The Labour coalition government, with the help of Winston Peters, got a plan off the ground to replace the sea horses, doing a deal with the South Koreans to have two built at around $700 million.
It seems like anything that New Zealand touches, there’s always a cost blowout and that got underway - full steam ahead - when Labour was elected in its own right in 2020 and spent like drunken sailors.
The ferry cost blew out to more than three billion bucks, it seems because no one had taken into account that the new, bigger ferries capable of taking trains couldn’t dock on either side of Cook Strait. That’s because the infrastructure for the bigger ferries was inadequate.
So the contract with the South Koreans, who had started building the ships, was scuttled and for the past year we’ve been waiting to hear the coalition Government’s grand plan to keep the country connected.
The parties making up this Government frequently attacked Labour for continually making announcements about announcements.
Well that’s exactly what the Government did with the new phantom ferries yesterday.
They’re forming a new state-owned company in the new year to replace the ageing fleet with a couple of new boats which will be more in the league of Toyota Corollas to the last Government’s “Ferraris”, if you listen to the minister who cancelled the last contract, Nicola Willis.
How anyone can say that when the new, yet-to-be-formed company in charge of securing the new fleet, presumably can’t have started negotiating yet. And there could be an issue with our credit rating given the way we broke the last contract, meaning we may now be up for the cost of a Lexus.
At least the new company will be able to devote all its time to getting new ferries on the Strait and leave KiwiRail the space to look after the old dungers plying the sea at the moment.
Christopher Luxon was left to defend the indefensible in Parliament to the glee of Labour who created the mess in the first place.
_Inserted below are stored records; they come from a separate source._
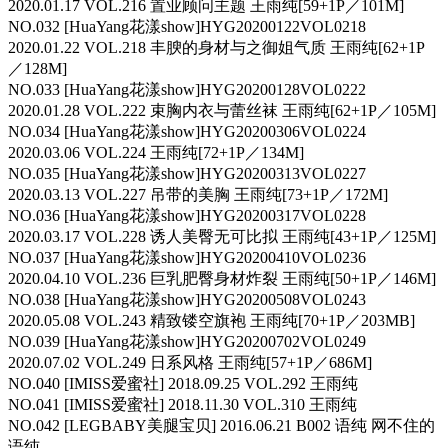
2020.01.17 VOL.216 置业顾问主题 王雨纯[59+1P／101M]
NO.032 [HuaYang花漾show]HYG20200122VOL0218
2020.01.22 VOL.218 丰腴的身材与之御姐气质 王雨纯[62+1P
／128M]
NO.033 [HuaYang花漾show]HYG20200128VOL0222
2020.01.28 VOL.222 束胸内衣与蕾丝袜 王雨纯[62+1P／105M]
NO.034 [HuaYang花漾show]HYG20200306VOL0224
2020.03.06 VOL.224 王雨纯[72+1P／134M]
NO.035 [HuaYang花漾show]HYG20200313VOL0227
2020.03.13 VOL.227 吊带的美胸 王雨纯[73+1P／172M]
NO.036 [HuaYang花漾show]HYG20200317VOL0228
2020.03.17 VOL.228 诱人美臀无可比拟 王雨纯[43+1P／125M]
NO.037 [HuaYang花漾show]HYG20200410VOL0236
2020.04.10 VOL.236 巨乳肥臀身材炸裂 王雨纯[50+1P／146M]
NO.038 [HuaYang花漾show]HYG20200508VOL0243
2020.05.08 VOL.243 精致镂空旗袍 王雨纯[70+1P／203MB]
NO.039 [HuaYang花漾show]HYG20200702VOL0249
2020.07.02 VOL.249 日系风格 王雨纯[57+1P／686M]
NO.040 [IMISS爱蜜社] 2018.09.25 VOL.292 王雨纯
NO.041 [IMISS爱蜜社] 2018.11.30 VOL.310 王雨纯
NO.042 [LEGBABY美腿宝贝] 2016.06.21 B002 语纯 网不住的
语纯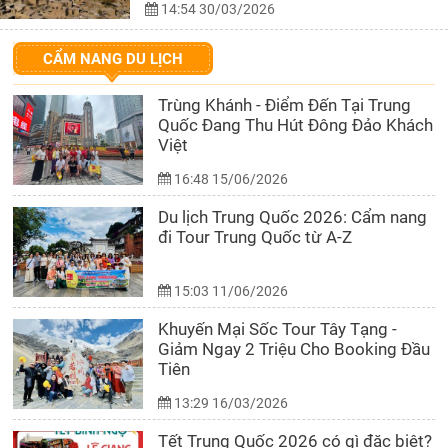
14:54 30/03/2026
CẨM NANG DU LỊCH
Trùng Khánh - Điểm Đến Tại Trung
Quốc Đang Thu Hút Đông Đảo Khách
Việt
16:48 15/06/2026
Du lịch Trung Quốc 2026: Cẩm nang
đi Tour Trung Quốc từ A-Z
15:03 11/06/2026
Khuyến Mại Sốc Tour Tây Tạng -
Giảm Ngay 2 Triệu Cho Booking Đầu
Tiên
13:29 16/03/2026
Tết Trung Quốc 2026 có gì đặc biệt?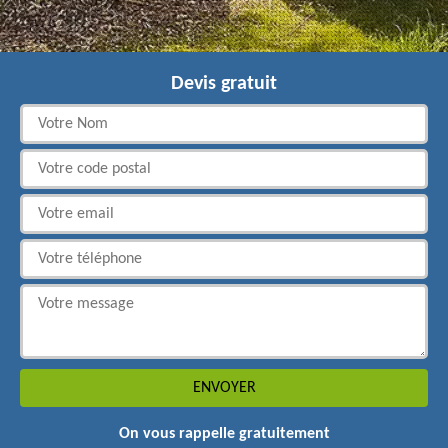
Devis gratuit
On vous rappelle gratuitement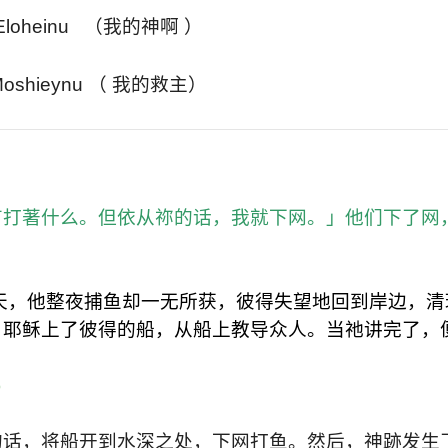
 Eloheinu （我的神啊 ）
 Moshieynu （ 我的救主）
有打著什么。但依从祢的话，我就下网。」他们下了网
天，他整夜捕鱼却一无所获，彼得失望地回到岸边，清
，耶稣上了彼得的船，从船上教导众人。当祂讲完了，
)
的话，将船开到水深之处，下网打鱼。然后，神跡发生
Luxon laid it on with the trowel, declaring he was “very proud to be announcing an incredibly fantastic and credible plan to have a resilient and reliable crossing on the Cook Strait.”
What the plan is though we will just have to wait and see.
But no worries - at the helm will be the old fire stoker himself Winston Peters, the first Minister of Rail in almost 30 years since his old flatmate Philip Burdon relinquished the job when he retired in 1996.
Peters has had a long association with the ferries, with claims from him in the past that they’ve scraped their bum on the seabed, one of their propellors connected with a wharf and of course that they’d recently gone for a cup of coffee when the autopilot glided the ferry to a soft landing on a beach.
The New Zealand First leader has in the past insisted the new ferries should be capable of carrying trains. The Ferraris were capable of doing that, but it’s doubtful the Corollas would have enough grunt.
In the end it will all come down to quality and cost. Peters has declared this is not his first rodeo and it seems we’re being taken along for the ride. We have no choice.